SUPPLIED DATA.

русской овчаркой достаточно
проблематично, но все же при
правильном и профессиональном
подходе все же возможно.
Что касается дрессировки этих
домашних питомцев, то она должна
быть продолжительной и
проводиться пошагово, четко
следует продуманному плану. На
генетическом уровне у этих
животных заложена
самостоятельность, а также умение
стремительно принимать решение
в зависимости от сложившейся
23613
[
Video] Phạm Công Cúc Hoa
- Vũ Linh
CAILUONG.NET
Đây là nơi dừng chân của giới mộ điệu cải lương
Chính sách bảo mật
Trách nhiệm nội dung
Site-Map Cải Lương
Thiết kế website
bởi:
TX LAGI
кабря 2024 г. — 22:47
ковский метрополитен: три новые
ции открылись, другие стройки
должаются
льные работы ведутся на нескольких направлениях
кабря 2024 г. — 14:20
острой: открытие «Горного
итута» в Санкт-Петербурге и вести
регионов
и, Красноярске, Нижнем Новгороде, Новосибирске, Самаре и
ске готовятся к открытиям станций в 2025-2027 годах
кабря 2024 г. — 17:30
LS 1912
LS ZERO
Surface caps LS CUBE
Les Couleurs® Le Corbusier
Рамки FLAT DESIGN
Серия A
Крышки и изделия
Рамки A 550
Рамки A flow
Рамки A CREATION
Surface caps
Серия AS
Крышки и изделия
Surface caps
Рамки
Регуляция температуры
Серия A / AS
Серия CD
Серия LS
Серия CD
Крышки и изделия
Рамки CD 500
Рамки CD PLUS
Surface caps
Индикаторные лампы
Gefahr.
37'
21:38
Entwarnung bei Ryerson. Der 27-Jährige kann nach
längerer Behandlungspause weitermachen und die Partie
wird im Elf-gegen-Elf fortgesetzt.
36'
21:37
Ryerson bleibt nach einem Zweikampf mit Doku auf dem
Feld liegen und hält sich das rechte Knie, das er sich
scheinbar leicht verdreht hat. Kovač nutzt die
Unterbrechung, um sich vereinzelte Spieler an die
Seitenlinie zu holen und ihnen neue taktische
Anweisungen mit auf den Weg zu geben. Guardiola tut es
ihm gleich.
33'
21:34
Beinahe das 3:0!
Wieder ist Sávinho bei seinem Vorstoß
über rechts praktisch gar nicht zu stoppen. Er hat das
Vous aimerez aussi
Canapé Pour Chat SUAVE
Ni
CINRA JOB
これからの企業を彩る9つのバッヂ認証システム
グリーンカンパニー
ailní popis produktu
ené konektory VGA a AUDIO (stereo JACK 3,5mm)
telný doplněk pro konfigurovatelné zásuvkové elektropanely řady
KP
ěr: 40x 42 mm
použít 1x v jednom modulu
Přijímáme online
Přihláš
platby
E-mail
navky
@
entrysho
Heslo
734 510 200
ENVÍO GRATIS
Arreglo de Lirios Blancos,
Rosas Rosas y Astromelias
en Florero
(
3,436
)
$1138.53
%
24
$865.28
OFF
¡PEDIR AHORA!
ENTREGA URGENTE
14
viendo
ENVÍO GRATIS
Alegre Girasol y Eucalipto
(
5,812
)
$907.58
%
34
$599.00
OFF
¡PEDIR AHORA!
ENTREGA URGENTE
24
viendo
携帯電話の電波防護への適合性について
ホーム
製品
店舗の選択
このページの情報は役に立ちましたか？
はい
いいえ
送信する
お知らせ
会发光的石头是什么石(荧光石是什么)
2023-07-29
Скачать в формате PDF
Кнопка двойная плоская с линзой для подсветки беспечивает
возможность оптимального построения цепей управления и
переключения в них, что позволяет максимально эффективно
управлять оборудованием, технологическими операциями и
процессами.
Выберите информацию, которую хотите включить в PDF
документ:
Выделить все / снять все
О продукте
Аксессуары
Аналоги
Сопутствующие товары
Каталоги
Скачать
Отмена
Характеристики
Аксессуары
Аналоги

WHAT YOU NEED TO DO.
After reading through the records, retype all of them exactly.

RESPONSE BELOW.
русской овчаркой достаточно
проблематично, но все же при
правильном и профессиональном
подходе все же возможно.
Что касается дрессировки этих
домашних питомцев, то она должна
быть продолжительной и
проводиться пошагово, четко
следует продуманному плану. На
генетическом уровне у этих
животных заложена
самостоятельность, а также умение
стремительно принимать решение
в зависимости от сложившейся
23613
[
Video] Phạm Công Cúc Hoa
- Vũ Linh
CAILUONG.NET
Đây là nơi dừng chân của giới mộ điệu cải lương
Chính sách bảo mật
Trách nhiệm nội dung
Site-Map Cải Lương
Thiết kế website
bởi:
TX LAGI
кабря 2024 г. — 22:47
ковский метрополитен: три новые
ции открылись, другие стройки
должаются
льные работы ведутся на нескольких направлениях
кабря 2024 г. — 14:20
острой: открытие «Горного
итута» в Санкт-Петербурге и вести
регионов
и, Красноярске, Нижнем Новгороде, Новосибирске, Самаре и
ске готовятся к открытиям станций в 2025-2027 годах
кабря 2024 г. — 17:30
LS 1912
LS ZERO
Surface caps LS CUBE
Les Couleurs® Le Corbusier
Рамки FLAT DESIGN
Серия A
Крышки и изделия
Рамки A 550
Рамки A flow
Рамки A CREATION
Surface caps
Серия AS
Крышки и изделия
Surface caps
Рамки
Регуляция температуры
Серия A / AS
Серия CD
Серия LS
Серия CD
Крышки и изделия
Рамки CD 500
Рамки CD PLUS
Surface caps
Индикаторные лампы
Gefahr.
37'
21:38
Entwarnung bei Ryerson. Der 27-Jährige kann nach
längerer Behandlungspause weitermachen und die Partie
wird im Elf-gegen-Elf fortgesetzt.
36'
21:37
Ryerson bleibt nach einem Zweikampf mit Doku auf dem
Feld liegen und hält sich das rechte Knie, das er sich
scheinbar leicht verdreht hat. Kovač nutzt die
Unterbrechung, um sich vereinzelte Spieler an die
Seitenlinie zu holen und ihnen neue taktische
Anweisungen mit auf den Weg zu geben. Guardiola tut es
ihm gleich.
33'
21:34
Beinahe das 3:0!
Wieder ist Sávinho bei seinem Vorstoß
über rechts praktisch gar nicht zu stoppen. Er hat das
Vous aimerez aussi
Canapé Pour Chat SUAVE
Ni
CINRA JOB
これからの企業を彩る9つのバッヂ認証システム
グリーンカンパニー
ailní popis produktu
ené konektory VGA a AUDIO (stereo JACK 3,5mm)
telný doplněk pro konfigurovatelné zásuvkové elektropanely řady
KP
ěr: 40x 42 mm
použít 1x v jednom modulu
Přijímáme online
Přihláš
platby
E-mail
navky
@
entrysho
Heslo
734 510 200
ENVÍO GRATIS
Arreglo de Lirios Blancos,
Rosas Rosas y Astromelias
en Florero
(
3,436
)
$1138.53
%
24
$865.28
OFF
¡PEDIR AHORA!
ENTREGA URGENTE
14
viendo
ENVÍO GRATIS
Alegre Girasol y Eucalipto
(
5,812
)
$907.58
%
34
$599.00
OFF
¡PEDIR AHORA!
ENTREGA URGENTE
24
viendo
携帯電話の電波防護への適合性について
ホーム
製品
店舗の選択
このページの情報は役に立ちましたか？
はい
いいえ
送信する
お知らせ
会发光的石头是什么石(荧光石是什么)
2023-07-29
Скачать в формате PDF
Кнопка двойная плоская с линзой для подсветки беспечивает
возможность оптимального построения цепей управления и
переключения в них, что позволяет максимально эффективно
управлять оборудованием, технологическими операциями и
процессами.
Выберите информацию, которую хотите включить в PDF
документ:
Выделить все / снять все
О продукте
Аксессуары
Аналоги
Сопутствующие товары
Каталоги
Скачать
Отмена
Характеристики
Аксессуары
Аналоги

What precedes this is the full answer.